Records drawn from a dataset
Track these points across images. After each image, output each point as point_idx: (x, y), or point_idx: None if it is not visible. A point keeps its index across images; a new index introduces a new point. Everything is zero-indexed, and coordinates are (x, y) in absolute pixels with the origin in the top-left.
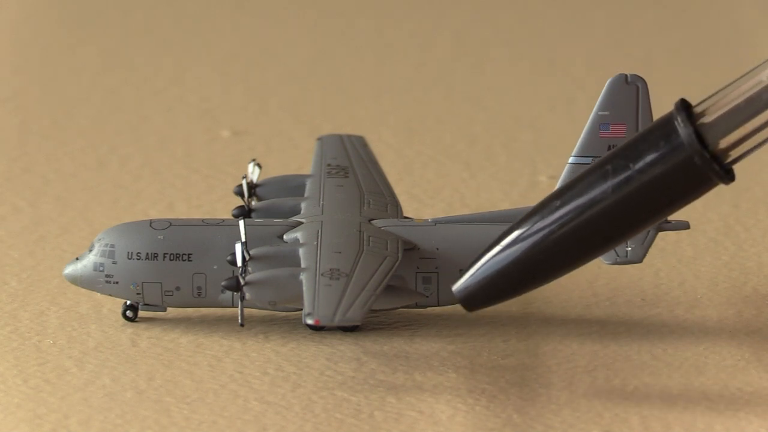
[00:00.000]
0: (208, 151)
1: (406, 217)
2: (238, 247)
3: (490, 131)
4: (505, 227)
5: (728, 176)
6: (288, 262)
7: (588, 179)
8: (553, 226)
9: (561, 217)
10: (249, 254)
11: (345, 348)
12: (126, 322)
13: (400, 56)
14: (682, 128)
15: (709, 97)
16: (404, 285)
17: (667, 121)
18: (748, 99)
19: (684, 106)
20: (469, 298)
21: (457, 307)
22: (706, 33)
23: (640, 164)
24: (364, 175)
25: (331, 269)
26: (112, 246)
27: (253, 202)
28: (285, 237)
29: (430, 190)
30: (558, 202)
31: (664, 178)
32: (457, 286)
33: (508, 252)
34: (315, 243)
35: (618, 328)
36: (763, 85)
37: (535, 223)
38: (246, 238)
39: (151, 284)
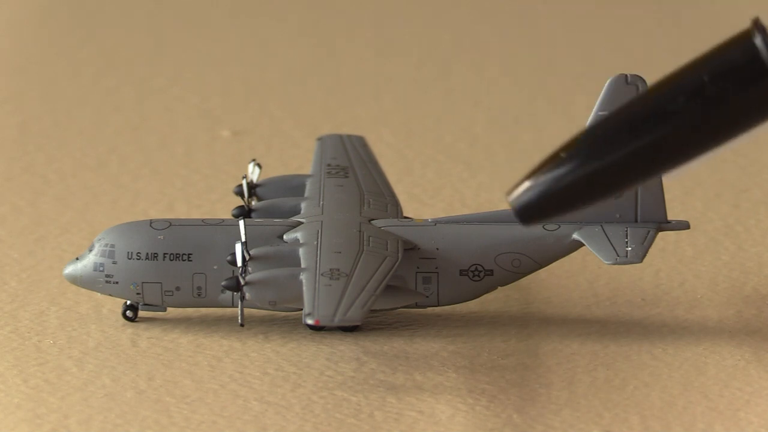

TASK OBJECTIVE -> Would you write out every record word for word, leaving no picture in?

EXERCISE OUTPUT ->
Track these points across images. After each image, output each point as point_idx: (x, y), or point_idx: None if it is not visible. A point keeps its index across images; a new index introduces a new point. Everything is zero-indexed, and coordinates are (x, y) in absolute pixels with the origin in the top-left.
[00:00.000]
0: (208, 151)
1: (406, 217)
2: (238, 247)
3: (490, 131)
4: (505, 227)
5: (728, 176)
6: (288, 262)
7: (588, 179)
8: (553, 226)
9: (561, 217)
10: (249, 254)
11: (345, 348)
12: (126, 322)
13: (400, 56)
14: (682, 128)
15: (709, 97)
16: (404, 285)
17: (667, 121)
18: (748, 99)
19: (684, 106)
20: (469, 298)
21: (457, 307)
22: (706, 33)
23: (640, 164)
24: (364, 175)
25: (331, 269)
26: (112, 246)
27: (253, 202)
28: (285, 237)
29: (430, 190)
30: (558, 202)
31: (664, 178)
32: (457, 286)
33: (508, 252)
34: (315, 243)
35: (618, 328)
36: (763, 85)
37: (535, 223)
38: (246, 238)
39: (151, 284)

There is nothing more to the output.